The direct and indirect consequences of population growth, for example, but in the perspective of a specific problem. Something like: “How will I guarantee life quality for teacher Suzana in a restaurant?” A designer can conduct an ethnographic survey that points out different aspects of the problem; or a designer can draw a population analysis; use techniques to identify client and user pains, what is being tried but is not working, the reasons why, etc. From this survey, the designer can propose solutions in services and products. The designer can improve the UX, or user experience, for example.
When did you start thinking about design for sustainability?
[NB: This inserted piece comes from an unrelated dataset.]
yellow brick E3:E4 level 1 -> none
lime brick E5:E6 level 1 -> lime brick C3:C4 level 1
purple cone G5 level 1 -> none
In the 1990s, with Ezio Manzini [industrial design professor at the Polytechnic School of Milan, a world reference in the subject] and other Italian scholars. These people started using the term, but sustainability is a way of thinking about design before production.
How?
We think a lot about sustainability in design through recycling, for example. That is, after production, we do something. But, right now, recycling and sustainability need to be understood. Sometimes it’s more expensive, it spends more energy, it pollutes more, and it generates more wear and tear than another solution.
When? Can you give an example?
When choosing regular or recycled paper, it’s much better to buy regular paper. Recycled paper has environmental costs that we do not see. For example, it needs to be transported – from where it was used to the recycler; from the recycler to the store; and from the store to the customer’s home. Almost all the way is made by truck, which pollutes. This paper also needs to be painted. In the end, it pollutes more and becomes 20% more expensive.
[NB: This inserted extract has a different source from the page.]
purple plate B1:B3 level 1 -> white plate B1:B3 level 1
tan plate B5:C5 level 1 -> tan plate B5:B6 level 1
And what can we do to avoid that, regarding design?
In the US, in the 1960s and 1970s, the DFD concept emerged, which stands for design for disassembly. In other words, you start thinking about the product and its disposal in mind – you design it to enable easy disassembly aimed at reusing and recycling it. When you think about the product and its disposal, this is design.
Which market industries make design while being concerned about the disposal?
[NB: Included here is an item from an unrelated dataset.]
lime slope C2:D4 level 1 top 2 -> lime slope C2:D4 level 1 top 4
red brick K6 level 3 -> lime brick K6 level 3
In general, electronic companies have design routines concerned about their product disposal. We go to stores, we meet specific places for cell phone and battery disposal. Whirlpool, the group of Brastemp and Consul, is also an example. They use a type of glue that disintegrates as easily as possible. Fiat Automotive has a closed recycling chain in which the plastic used in a vehicle, or a part of the engine, is reused and turned into a bumper, for example, or a tail light, and it is recycled until the end of the chain, when it becomes a carpet.
Is there a regulation that requires this kind of design?
There is no specific law that ensures design to be this way. It is an internal requirement of each company and project. We have waste management laws, but nothing specific about the product design.
What can we expect for the future of design?
The future of design is to help solving the wicked problems. Hence, design should lose its unique identity of being a discipline of someone who creates a new product, creates a visual programming, develops for the internet, draws up a souvenir or a new packaging. The new design identity develops new strategies for the solution of these complex problems. The design, and its work method, becomes a reference for other knowledge areas.
Is there any unexpected area where design can work in the future?
Yes, in genetics. Soon we will be able to recreate organs. Probably, within 20 or 30 years we will have in vitro organ transplants. It’s a new phase that we’re going to try and suddenly, with the information, designers might take part in it. I think biomimicry is really amazing, as we can observe nature and bring product innovations. However, we won’t be able to innovate in nature. We never will, I guess.
And what is the profile of this new designer?
The design course brings up a critical, ethical, responsible, updated professional who will address the environmental and social issues of today’s world with a holistic view.